EXERCISE TEXT
- Owning a home in the US has become incredibly difficult for first-time buyers.
- Ribbon, a startup founded by an ex-Twitter engineer, aims to help millions buy their own properties.
- The company's "power buyer" model enables homeowners to make all-cash offers for their homes.
The housing market has made for increasingly grim viewing for anyone trying to buy in the US, particularly millennial and Gen Z first-time buyers.
House prices in the US surged by almost 19% last year, according to the S&P CoreLogic Case-Shiller US National Home Price Index, placing the already difficult-to-achieve goal of owning a home out of the reach of even more would-be buyers. The volume of homes up for sale is near record lows, while interest-rate hikes continue to put upward pressure on mortgage rates.
It has created an environment that has emboldened those with cash, particularly investors. Cash buyers made up 28% of all purchases in March, according to figures from the National Association of Realtors, a 5 percentage-point jump over the same month last year.
Ribbon, headquartered in New York, is one of a collection of startups hoping to halt falling affordability and help normal homeowners compete with investors. The startup has developed a "power buyer" model that enables bidders to make all-cash offers.
"The reason why cash offers are so powerful is because they are very certain to the seller," Wei Gan, Ribbon's cofounder and a former Twitter engineer, told Insider.
"If you price everyone out of ownership in the lower end of the market, the demand for rental goes up and makes it even more lucrative to be a real-estate investor," Gan said.
Gan, who acts as Ribbon's chief technology officer, said the startup was "built to fight that" and that he hoped the promise of cash offers would be enough for buyers to gain an advantage over established investors.

Camera intrinsics and pose data
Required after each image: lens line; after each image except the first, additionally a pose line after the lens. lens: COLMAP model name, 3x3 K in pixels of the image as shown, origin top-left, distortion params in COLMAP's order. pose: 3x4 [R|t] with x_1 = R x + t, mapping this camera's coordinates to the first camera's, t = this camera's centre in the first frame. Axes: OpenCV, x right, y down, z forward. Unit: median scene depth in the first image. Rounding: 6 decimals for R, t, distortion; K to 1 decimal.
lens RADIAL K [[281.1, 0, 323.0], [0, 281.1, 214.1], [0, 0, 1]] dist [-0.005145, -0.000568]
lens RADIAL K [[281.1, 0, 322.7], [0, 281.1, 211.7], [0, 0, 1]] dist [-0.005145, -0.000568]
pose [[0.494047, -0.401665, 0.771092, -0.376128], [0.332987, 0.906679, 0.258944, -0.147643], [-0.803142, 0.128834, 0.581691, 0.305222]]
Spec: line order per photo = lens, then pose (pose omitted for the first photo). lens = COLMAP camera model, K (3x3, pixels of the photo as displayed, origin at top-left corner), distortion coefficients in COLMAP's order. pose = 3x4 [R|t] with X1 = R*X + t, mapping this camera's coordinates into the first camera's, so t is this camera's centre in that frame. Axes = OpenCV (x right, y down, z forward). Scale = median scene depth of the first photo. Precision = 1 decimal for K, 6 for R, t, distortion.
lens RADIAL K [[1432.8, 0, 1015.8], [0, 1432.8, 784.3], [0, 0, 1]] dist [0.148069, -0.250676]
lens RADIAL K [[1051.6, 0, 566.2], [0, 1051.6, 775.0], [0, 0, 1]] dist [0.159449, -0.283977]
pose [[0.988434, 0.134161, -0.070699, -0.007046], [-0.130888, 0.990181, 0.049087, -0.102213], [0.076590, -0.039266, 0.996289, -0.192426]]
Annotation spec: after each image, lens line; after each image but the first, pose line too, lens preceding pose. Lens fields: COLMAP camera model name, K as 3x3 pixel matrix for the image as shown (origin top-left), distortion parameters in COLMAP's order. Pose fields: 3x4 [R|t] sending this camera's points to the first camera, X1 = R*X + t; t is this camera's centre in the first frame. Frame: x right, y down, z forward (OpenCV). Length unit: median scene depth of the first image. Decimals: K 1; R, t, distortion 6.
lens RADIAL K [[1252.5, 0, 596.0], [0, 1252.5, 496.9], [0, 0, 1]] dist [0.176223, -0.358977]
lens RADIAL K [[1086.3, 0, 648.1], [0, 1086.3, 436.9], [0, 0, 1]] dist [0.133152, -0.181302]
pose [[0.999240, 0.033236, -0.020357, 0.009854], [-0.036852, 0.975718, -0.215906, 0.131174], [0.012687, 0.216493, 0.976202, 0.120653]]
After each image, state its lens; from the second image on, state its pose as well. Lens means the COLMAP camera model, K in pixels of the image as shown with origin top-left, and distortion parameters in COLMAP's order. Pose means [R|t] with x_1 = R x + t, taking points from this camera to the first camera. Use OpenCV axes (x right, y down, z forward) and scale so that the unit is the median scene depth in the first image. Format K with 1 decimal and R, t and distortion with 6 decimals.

PROBLEMS TO SOLVE
- 1) According to the article on the US housing market, what share of all purchases did cash buyers make up in March?
- 2) Echo the part of the article on the US housing market that opens with the words containing "- Owning a home" and closes with "their own properties.".
- 3) Condense the paragraph of the article on the US housing market that begins "House prices in the US surged" into a short list of its main facts.

RESPONSES TO THE EXERCISE
- 1) 28%

- 2)
- Owning a home in the US has become incredibly difficult for first-time buyers.
- Ribbon, a startup founded by an ex-Twitter engineer, aims to help millions buy their own properties.

- 3)
- US house prices rose almost 19% last year, according to the S&P CoreLogic Case-Shiller US National Home Price Index.
- This put home ownership out of reach for even more would-be buyers.
- The number of homes for sale is near record lows.
- Interest-rate hikes keep pushing mortgage rates up.